# WHAT YOU WILL DO
Return the records word for word. Any pictures in them are not part of the copy.

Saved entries
::::::::::

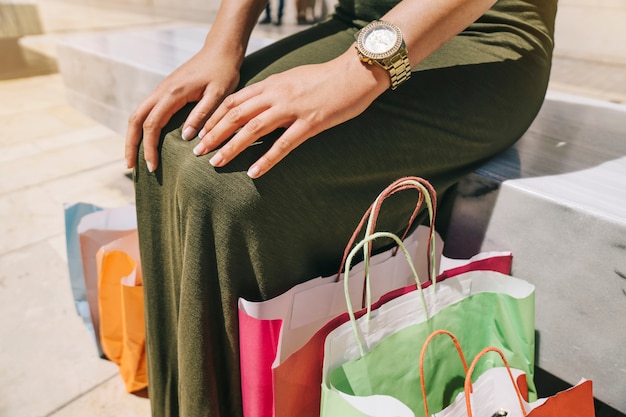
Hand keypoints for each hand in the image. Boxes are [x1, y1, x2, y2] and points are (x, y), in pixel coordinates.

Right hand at [124, 48, 240, 171]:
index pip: (152, 125)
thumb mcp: (219, 95)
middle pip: (135, 119)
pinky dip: (142, 127)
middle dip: (131, 144)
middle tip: (130, 167)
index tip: (153, 167)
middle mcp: (161, 91)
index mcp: (173, 93)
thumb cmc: (223, 72)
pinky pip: (147, 111)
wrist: (221, 51)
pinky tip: (146, 140)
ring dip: (133, 136)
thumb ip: (202, 114)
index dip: (149, 148)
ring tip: (134, 158)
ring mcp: (161, 90)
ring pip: (138, 114)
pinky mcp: (165, 91)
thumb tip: (185, 137)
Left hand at [192, 50, 388, 177]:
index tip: (202, 132)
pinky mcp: (309, 123)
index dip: (215, 117)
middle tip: (198, 151)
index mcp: (272, 83)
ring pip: (252, 129)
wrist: (355, 73)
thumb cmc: (327, 78)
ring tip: (216, 163)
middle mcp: (276, 94)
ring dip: (231, 147)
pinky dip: (266, 160)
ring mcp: (292, 109)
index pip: (235, 100)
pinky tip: (253, 173)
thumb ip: (275, 91)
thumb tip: (260, 104)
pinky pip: (283, 145)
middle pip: (236, 115)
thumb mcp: (294, 79)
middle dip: (214, 133)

::::::::::

# RESULT OF THE EXERCISE
Hand keypoints for each hand in the image. Boxes are [x1, y1, x2, y2] and points are (x, y), in pixel coordinates.

Right hand at [124, 48, 240, 171]:
index pip: (152, 125)
thumb mcp: (219, 95)
middle pip: (135, 119)
pinky dip: (142, 127)
middle dip: (131, 144)
middle tip: (130, 167)
index tip: (153, 167)
middle mcp: (161, 91)
index mcp: (173, 93)
thumb cmc: (223, 72)
pinky pip: (147, 111)
wrist: (221, 51)
pinky tip: (146, 140)
ring dip: (133, 136)
thumb ip: (202, 114)
index dip: (149, 148)
ring tip: (134, 158)
ring mcp: (161, 90)
ring pip: (138, 114)
pinky mcp: (165, 91)
thumb tip: (185, 137)
Left hand at [192, 50, 388, 177]:
index tip: (202, 132)
pinky mcp: (309, 123)
index dip: (215, 117)
middle tip: (198, 151)
index mcp: (272, 83)
ring pip: (252, 129)
wrist: (355, 73)
thumb cmc: (327, 78)
ring tip: (216, 163)
middle mcp: (276, 94)
ring dip: (231, 147)
pinky dip: (266, 160)
ring mcp: (292, 109)
index pip: (235, 100)
pinky tip: (253, 173)
thumb ip: (275, 91)
thumb tip: (260, 104)
pinky pip: (283, 145)
middle pip: (236, 115)
thumb mcp: (294, 79)
middle dip: (214, 133)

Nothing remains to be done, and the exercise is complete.